◆ What you have to do ◆
Show all lines of the listing that hold the word "item".

◆ Data extracts ◆
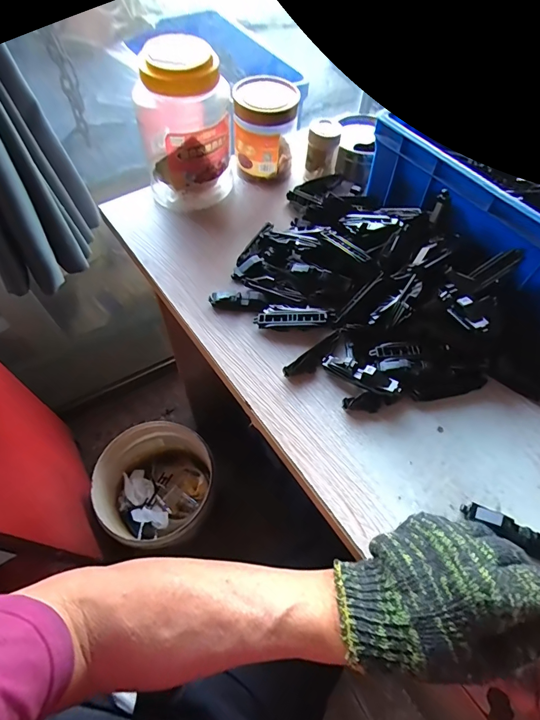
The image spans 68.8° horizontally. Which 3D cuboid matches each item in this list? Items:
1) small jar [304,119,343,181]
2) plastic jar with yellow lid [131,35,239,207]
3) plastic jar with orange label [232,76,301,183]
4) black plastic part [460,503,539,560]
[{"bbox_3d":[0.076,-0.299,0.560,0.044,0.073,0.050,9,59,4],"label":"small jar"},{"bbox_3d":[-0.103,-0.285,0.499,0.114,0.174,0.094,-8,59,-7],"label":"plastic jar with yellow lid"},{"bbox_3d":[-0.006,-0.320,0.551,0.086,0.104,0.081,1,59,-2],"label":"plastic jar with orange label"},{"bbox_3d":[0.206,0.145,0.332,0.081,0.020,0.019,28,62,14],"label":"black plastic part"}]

...

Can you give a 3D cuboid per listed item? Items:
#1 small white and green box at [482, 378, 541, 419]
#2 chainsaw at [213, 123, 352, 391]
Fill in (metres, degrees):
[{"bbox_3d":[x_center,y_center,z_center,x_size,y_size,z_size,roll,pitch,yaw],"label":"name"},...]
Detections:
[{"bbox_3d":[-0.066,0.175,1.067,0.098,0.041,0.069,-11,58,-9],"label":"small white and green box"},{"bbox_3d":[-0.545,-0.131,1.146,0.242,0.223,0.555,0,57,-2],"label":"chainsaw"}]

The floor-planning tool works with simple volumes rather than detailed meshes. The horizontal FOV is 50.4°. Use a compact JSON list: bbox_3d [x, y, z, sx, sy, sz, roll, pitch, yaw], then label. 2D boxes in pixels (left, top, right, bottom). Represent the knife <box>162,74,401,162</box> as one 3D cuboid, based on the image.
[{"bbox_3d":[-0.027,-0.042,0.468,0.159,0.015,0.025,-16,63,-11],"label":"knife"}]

* * *

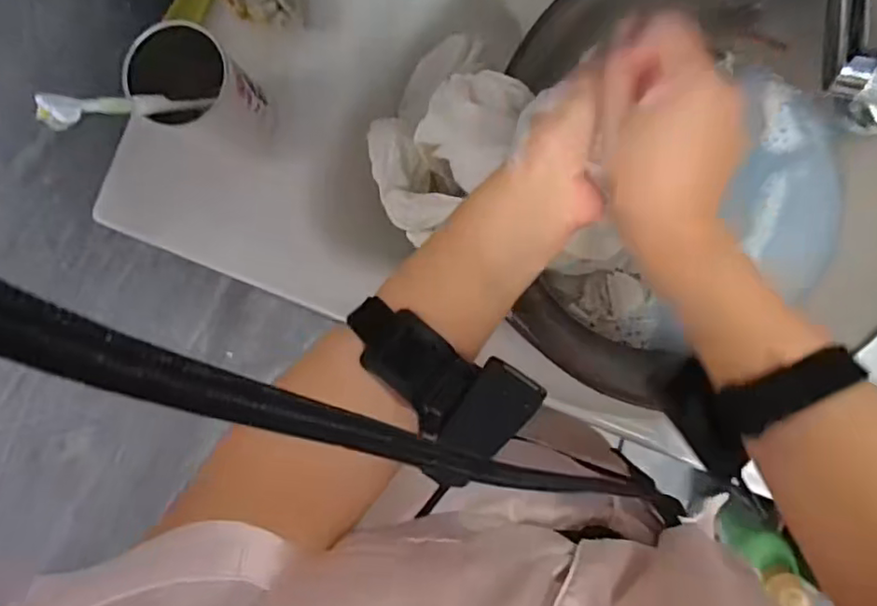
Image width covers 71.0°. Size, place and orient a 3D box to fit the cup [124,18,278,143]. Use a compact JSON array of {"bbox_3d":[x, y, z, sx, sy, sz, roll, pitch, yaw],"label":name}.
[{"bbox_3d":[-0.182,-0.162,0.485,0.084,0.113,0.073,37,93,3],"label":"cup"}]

◆ Expected answer ◆
The image spans 68.8° horizontally. Which 3D cuboid matches each item in this list? Items:
Can you give a 3D cuboid per listed item? Items:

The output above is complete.